**PROMPT:** Give back the listing in full and exactly, leaving out the images.

**ENTRIES PROVIDED:**
###

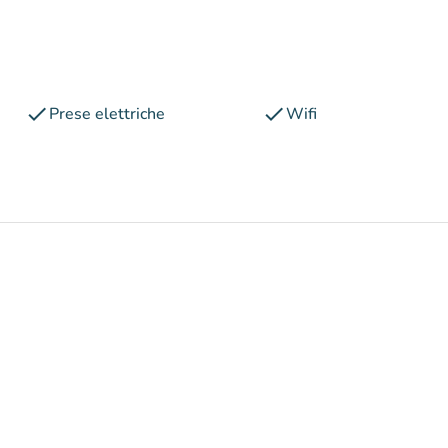
check
check
Prese elettriche
Wifi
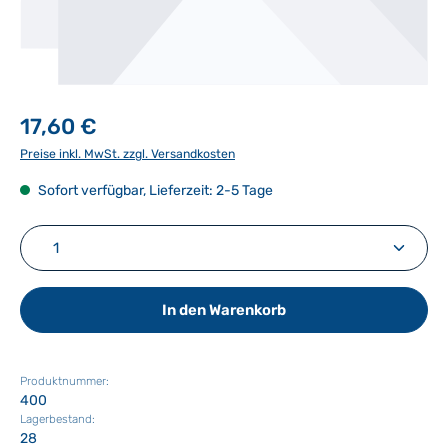
17,60 €
Preise inkl. MwSt. zzgl. Versandkosten
Sofort verfügbar, Lieferzeit: 2-5 Tage
Produkt Anzahl: Gib den gewünschten Wert ein ode
In den Warenkorb
Produktnummer:
400
Lagerbestand:
28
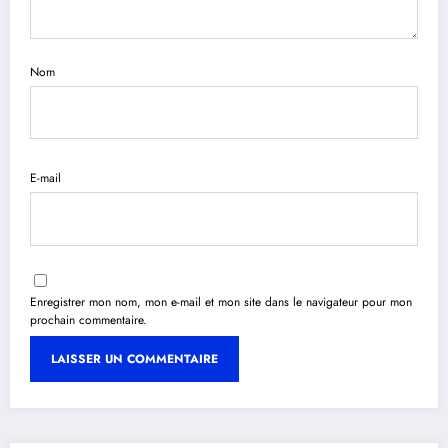
Nom
E-mail
Enregistrer mon nom, mon e-mail et mon site dans le navigateur pour mon
prochain commentaire.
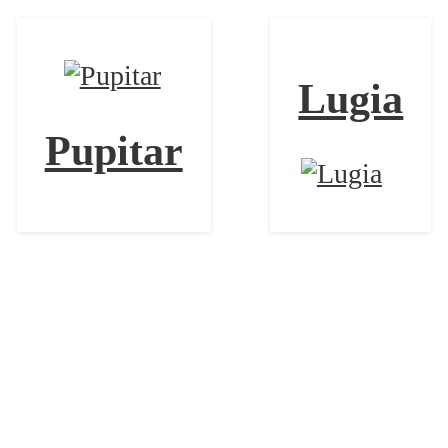
Lugia
Pupitar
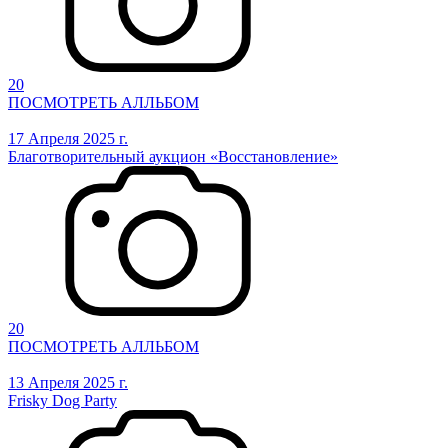
20
ПОСМОТРЕТЬ АЛЛЬБОМ
17 Апреля 2025 г.
Благотворительный аукцион «Восстановление»
20
ПОСМОТРЕТЬ АЛЛЬБОМ
13 Апреля 2025 г.
Frisky Dog Party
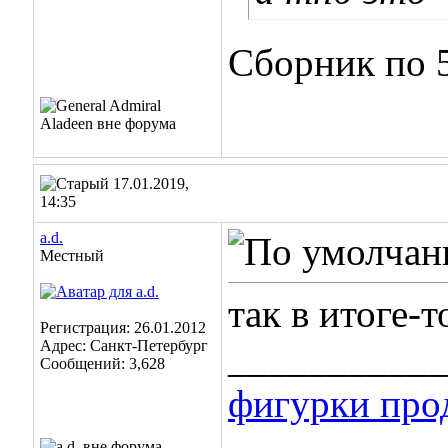
Сборник по 5
17.01.2019,
14:35
a.d.
Местный
так в итоге-
Регистрация: 26.01.2012
Адрес: Санкт-Петербург
___________
Сообщений: 3,628
фигурки про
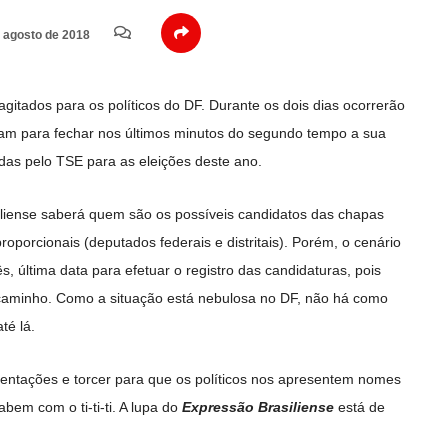
 agosto de 2018
gitados para os políticos do DF. Durante os dois dias ocorrerão
am para fechar nos últimos minutos do segundo tempo a sua
das pelo TSE para as eleições deste ano.
asiliense saberá quem são os possíveis candidatos das chapas
roporcionais (deputados federais e distritais). Porém, o cenário
s, última data para efetuar o registro das candidaturas, pois
caminho. Como a situação está nebulosa no DF, não há como
té lá.
mentações e torcer para que os políticos nos apresentem nomes
abem com o ti-ti-ti. A lupa do
Expressão Brasiliense
está de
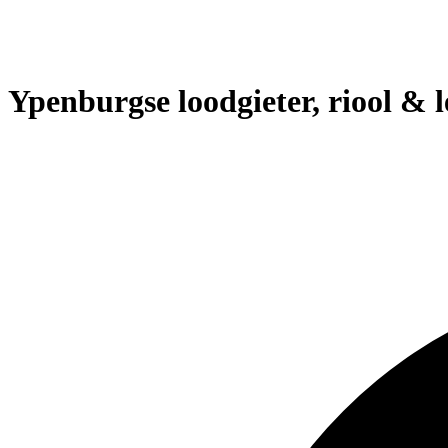
Ypenburgse loodgieter, riool & l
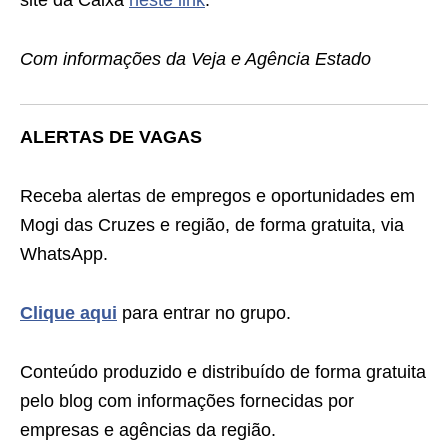
site da Caixa
neste link
.
Com informações da Veja e Agência Estado
ALERTAS DE VAGAS
Receba alertas de empregos e oportunidades em
Mogi das Cruzes e região, de forma gratuita, via
WhatsApp.
Clique aqui
para entrar no grupo.
Conteúdo produzido e distribuído de forma gratuita
pelo blog com informações fornecidas por
empresas e agências da região.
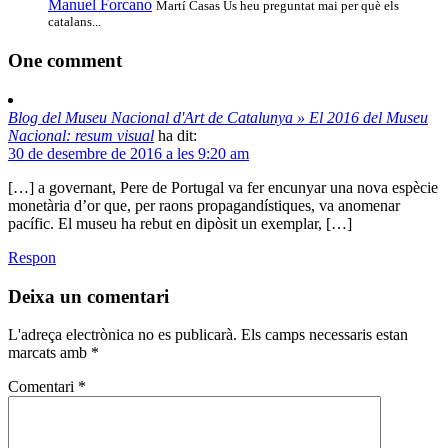
Manuel Forcano
Martí Casas Us heu preguntat mai per què els
catalans...
One
comment
Blog del Museu Nacional d'Art de Catalunya » El 2016 del Museu
Nacional: resum visual
ha dit:
30 de desembre de 2016 a les 9:20 am
[…] a governant, Pere de Portugal va fer encunyar una nova espècie
monetària d’or que, per raons propagandístiques, va anomenar
pacífic. El museu ha rebut en dipòsit un exemplar, […]
Respon
Deixa un comentari
L'adreça electrònica no es publicarà.
Els camps necessaris estan
marcats amb
*
Comentari
*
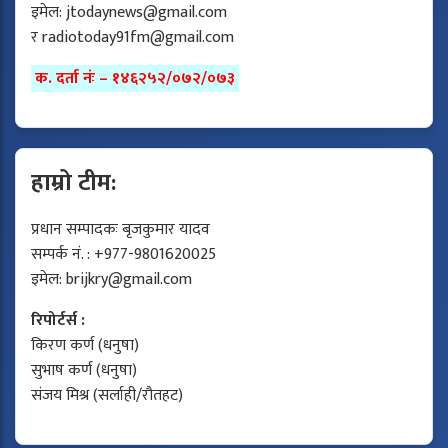
इमेल:
jtodaynews@gmail.com
र
radiotoday91fm@gmail.com
क. दर्ता नंः – १४६२५२/०७२/०७३
हाम्रो टीम:
प्रधान सम्पादकः बृजकुमार यादव
सम्पर्क नं. : +977-9801620025
इमेल:
brijkry@gmail.com
रिपोर्टर्स :
किरण कर्ण (धनुषा)
सुभाष कर्ण (धनुषा)
संजय मिश्र (सर्लाही/रौतहट)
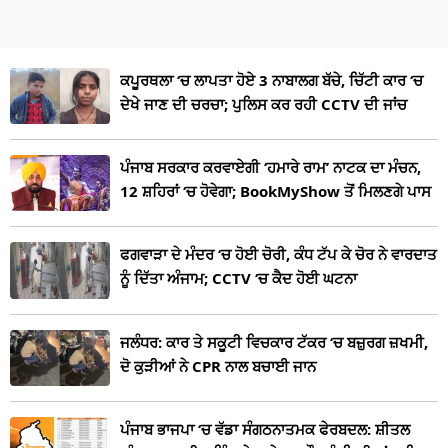
ਕਪੂਰਥਲਾ ‘ਚ ਲਾਪਤਾ ਹੋਏ 3 ਨਾਬਾਲਗ ਬੱਚੇ, ਚਿੱਟੀ ਕਾਰ ‘ਚ
ਦੇਖੇ ਜਾਣ ਦੀ ਚਰਚਾ; ਪੁਲਿਸ ਕਰ ਰਹੀ CCTV ਦੀ ਜਾਂਚ
ਪੰਜਾਬ ਸਰਕਾਰ ਕਰਵਾਏਗੀ ‘ਹਮਾਰੇ ਰਾਮ’ ਨਾਟਕ ਦਾ ਮੰਚਨ,
12 ਸ਼ਹਿਰਾਂ ‘ਚ ਹੋਵੇਗਾ; BookMyShow ਤੋਂ ਮਿਲਣਗੇ ਪਾਸ
ਫਗਵਾੜਾ ਦੇ ਮੰਦਰ ‘ਚ ਹੋਈ ਚੋਰੀ, ਕੰਧ ਟੱਪ ਕੇ ਚੋਰ ਨੇ ਵਾਰਦਾਤ
ਨੂੰ ਦਿੱਤਾ ਅੰਜਾਮ; CCTV ‘ਚ ਕੈਦ ਹੋਈ ਘਟਨਾ
ਜਲੰਧਰ: ਕਾਰ ਤੇ ਸਕੂਟੀ ਵਿਚਕਾਰ ਟੱਕਰ ‘ਚ ਬਜ਼ੁਰਗ ਜ਼ਖਮੀ,
ਦੋ ਕੁੜੀਆਂ ਨੇ CPR ਨਾਲ ਬਚਾਈ ਜਾਨ
ਪੰਜਾਬ ਭਾਜਪਾ ‘ਚ ਵੱਡਾ ਸੰਗਠਨਾਤਮਕ ਫੇਰਬਦਲ: ਸ਼ੀਤਲ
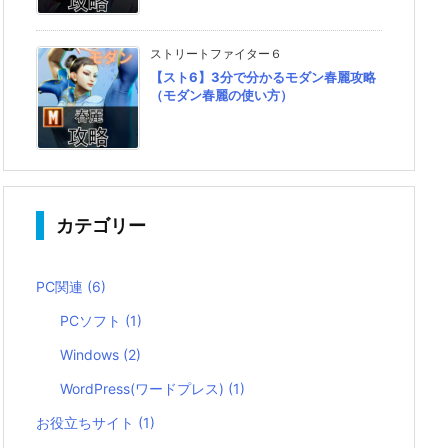
ストリートファイター６
【スト6】3分で分かるモダン春麗攻略
（モダン春麗の使い方）
カテゴリー
PC関連
(6)
PCソフト
(1)
Windows
(2)
WordPress(ワードプレス)
(1)
お役立ちサイト
(1)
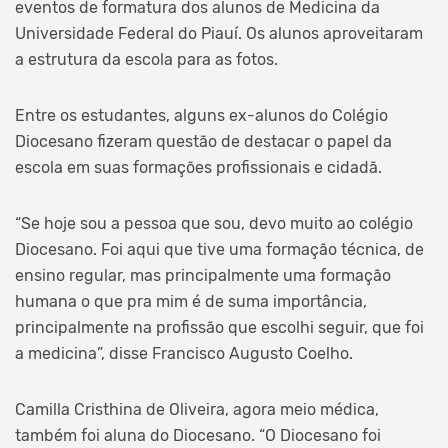
eventos de formatura dos alunos de Medicina da
Universidade Federal do Piauí. Os alunos aproveitaram
a estrutura da escola para as fotos.
Entre os estudantes, alguns ex-alunos do Colégio
Diocesano fizeram questão de destacar o papel da
escola em suas formações profissionais e cidadã.
“Se hoje sou a pessoa que sou, devo muito ao colégio
Diocesano. Foi aqui que tive uma formação técnica, de
ensino regular, mas principalmente uma formação
humana o que pra mim é de suma importância,
principalmente na profissão que escolhi seguir, que foi
a medicina”, disse Francisco Augusto Coelho.
Camilla Cristhina de Oliveira, agora meio médica,
também foi aluna do Diocesano. “O Diocesano foi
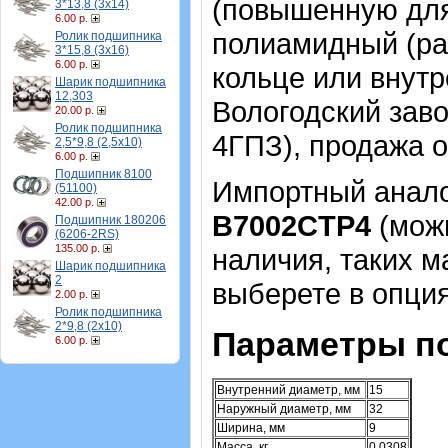
(повышенную для
3*13,8 (3х14)
6.00 р.
полиамидный (ра
Ролик подшипника
3*15,8 (3х16)
6.00 р.
кольце или внутр
Шарик подшипника
12,303
Вологодский зав
20.00 р.
Ролик подшипника
4ГПЗ), продажа о
2,5*9,8 (2,5х10)
6.00 р.
Подшипник 8100
Импортный аналог
(51100)
42.00 р.
B7002CTP4
(можн
Подшипник 180206
(6206-2RS)
135.00 р.
наличия, таких м
Шарик подшипника
2
выберете в опция
2.00 р.
Ролик подшипника
2*9,8 (2х10)
Параметры п
6.00 р.
Внутренний диаметр, мм
15
Наружный диаметр, мм
32
Ширина, мм
9
Масса, кг
0,0308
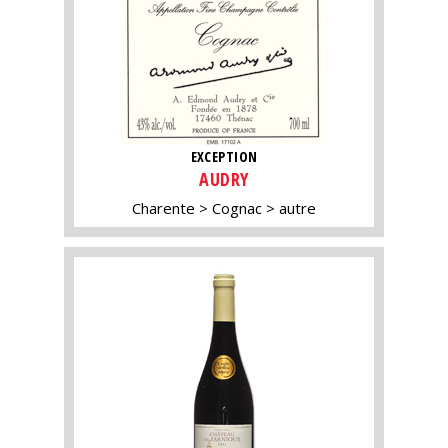
EXCEPTION
AUDRY
Charente
Cognac
autre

###

**RESULT OF THE TASK:**
check
check
Prese elettriche
Wifi
17,60 €
Preise inkl. MwSt. zzgl. Versandkosten
Sofort verfügbar, Lieferzeit: 2-5 Tage
Produkt Anzahl: Gib den gewünschten Wert ein ode
In den Warenkorb
Produktnummer:
400
Lagerbestand:
28
Nom
E-mail
Enregistrer mon nom, mon e-mail et mon site dans le navigateur pour mon
prochain commentaire.
Lugia
Pupitar
20
ПОСМОТРЕТЬ АЛЛЬБОМ
17 Апреля 2025 г.
Благотворительный аукцион «Восстановление»
20
ПОСМОТРЕТЬ АЛЛЬБОМ
13 Апреля 2025 г.
Frisky Dog Party
Сборник по 5
17.01.2019,
14:35
a.d.
Местный
так в итоге-
Регистрация: 26.01.2012
Адрес: Санкт-Петербург
___________
Сообщений: 3,628
фигурки про
 agosto de 2018
gitados para os políticos do DF. Durante os dois dias ocorrerão
am para fechar nos últimos minutos do segundo tempo a sua
das pelo TSE para as eleições deste ano.
asiliense saberá quem são os possíveis candidatos das chapas
roporcionais (deputados federais e distritais). Porém, o cenário
s, última data para efetuar o registro das candidaturas, pois
caminho. Como a situação está nebulosa no DF, não há como
té lá.
mentações e torcer para que os políticos nos apresentem nomes
abem com o ti-ti-ti. A lupa do
Expressão Brasiliense
está de
Ypenburgse loodgieter, riool & l
site da Caixa
neste link
.
Com informações da Veja e Agência Estado
ALERTAS DE VAGAS
Receba alertas de empregos e oportunidades em
Mogi das Cruzes e região, de forma gratuita, via
WhatsApp.
Clique aqui
para entrar no grupo.
Conteúdo produzido e distribuído de forma gratuita
pelo blog com informações fornecidas por
empresas e agências da região.
Manuel Forcano
Martí Casas Us heu preguntat mai per què els
catalans...
One
comment
Blog del Museu Nacional d'Art de Catalunya » El 2016 del Museu
Nacional: resum visual
ha dit:
30 de desembre de 2016 a les 9:20 am
[…] a governant, Pere de Portugal va fer encunyar una nova espècie
monetària d’or que, per raons propagandístiques, va anomenar
pacífic. El museu ha rebut en dipòsit un exemplar, […]
Respon
Deixa un comentari
L'adreça electrònica no es publicarà.
Els camps necessaris estan
marcats amb
*
Comentari
*
इमेल:
jtodaynews@gmail.com
र
radiotoday91fm@gmail.com
क. दर्ता नंः – १४६२५२/०७२/०७३
हाम्रो टीम:
प्रधान सम्पादकः बृजकुमार यादव
सम्पर्क नं. : +977-9801620025
इमेल:
brijkry@gmail.com
रिपोर्टर्स :
किरण कर्ण (धनुषा)
सुभाष कर्ण (धनुषा)
संजय मिश्र (सर्लाही/रौतहट)
ਕਪੂਰਥਲਾ ‘ਚ ਲਾਪਤਾ ਹੋਏ 3 ਨਾਬਾਲਗ ਬੱਚੇ, ਚਿੱਟੀ ਕਾਰ ‘ਚ
ਦੇਖੇ ਜਾਣ ਦੀ ਚਰਚਾ; ਪੁਲਿਸ ਕਰ ਰਹੀ CCTV ਦੀ ਜਾਂਚ
ਪੰਜਾਬ ਸਰਕਾਰ ਕਰਵਾਏਗੀ ‘ਹਮਾਰੇ ਰਾਮ’ ਨਾਟਕ ਦਾ ਮੰਚਨ,
12 ਸ਼ਹਿਰਾਂ ‘ਚ ਹੋਵੇਗਾ; BookMyShow ਤੋਂ ਮਿਲਣਗੇ ਪਾਸ
ਫਗਵਾੜਾ ਦੇ ਮੰਦਰ ‘ਚ ਹੋਈ ਚੋਰੀ, ਕੰਧ ਟੱਪ ਕੇ ਚੋਰ ਨੇ ਵਾਰਦਾਤ
ਨੂੰ ਦਿੱਤਾ ਅੰਜਾਮ; CCTV ‘ਚ ਕੈਦ ਹੋਈ ਘਟਨਾ
ਜਲੰਧਰ: ਕਾਰ ਤੇ ਸਕੂਟੀ ਵਿਚਕਾਰ ਟੱਕਰ ‘ਚ ਬਜ਼ੁਰਗ ਜ਼ਖਮੀ,
ਦੋ ਕੁੜੀਆਂ ਨੇ CPR ਨਾਲ ਬਚਾਈ ਜਾਨ
ਪੰਜਾਬ ਭਾਜਪਾ ‘ਚ ਵੱਡਾ ਸੰਗਠਨਾਤਮਕ ਫੇਰਬਦਲ: ਸ਼ੀਤਲ
ストリートファイター６
【スト6】3分で分かるモダン春麗攻略
（モダン春麗の使い方）
カテゴリー
PC関連
(6)
PCソフト
(1)
Windows
(2)
WordPress(ワードプレス)
(1)
お役立ちサイト
(1)
eventos de formatura dos alunos de Medicina da
Universidade Federal do Piauí. Os alunos aproveitaram
a estrutura da escola para as fotos.
Entre os estudantes, alguns ex-alunos do Colégio
Diocesano fizeram questão de destacar o papel da
escola em suas formações profissionais e cidadã.
“Se hoje sou a pessoa que sou, devo muito ao colégio
Diocesano. Foi aqui que tive uma formação técnica, de
ensino regular, mas principalmente uma formação
humana o que pra mim é de suma importância,
principalmente na profissão que escolhi seguir, que foi
a medicina”, disse Francisco Augusto Coelho.
Camilla Cristhina de Oliveira, agora meio médica,
também foi aluna do Diocesano. “O Diocesano foi
(повышенную для
3*13,8 (3х14)
6.00 р.
полиамидный (ра
Ролик подшипника
3*15,8 (3х16)
6.00 р.
кольце или внутр
Шарик подшипника
12,303
Вологодский зав
20.00 р.
Ролик подшипника
4ГПЗ), продажа о
2,5*9,8 (2,5х10)
6.00 р.
Подшипник 8100
Импортный аналог
(51100)
42.00 р.
B7002CTP4
(можн
Подшипник 180206
(6206-2RS)
135.00 р.
наличия, таких м
Шарик подшипника
2
выберете в опция
2.00 р.
Ролик подшипника
2*9,8 (2х10)
Параметры п
6.00 р.
Внутренний диаметр, мм
15
Наружный диаметр, мм
32
Ширина, мм
9
Масса, кг
0,0308
EXCEPTION
AUDRY
Charente
Cognac
autre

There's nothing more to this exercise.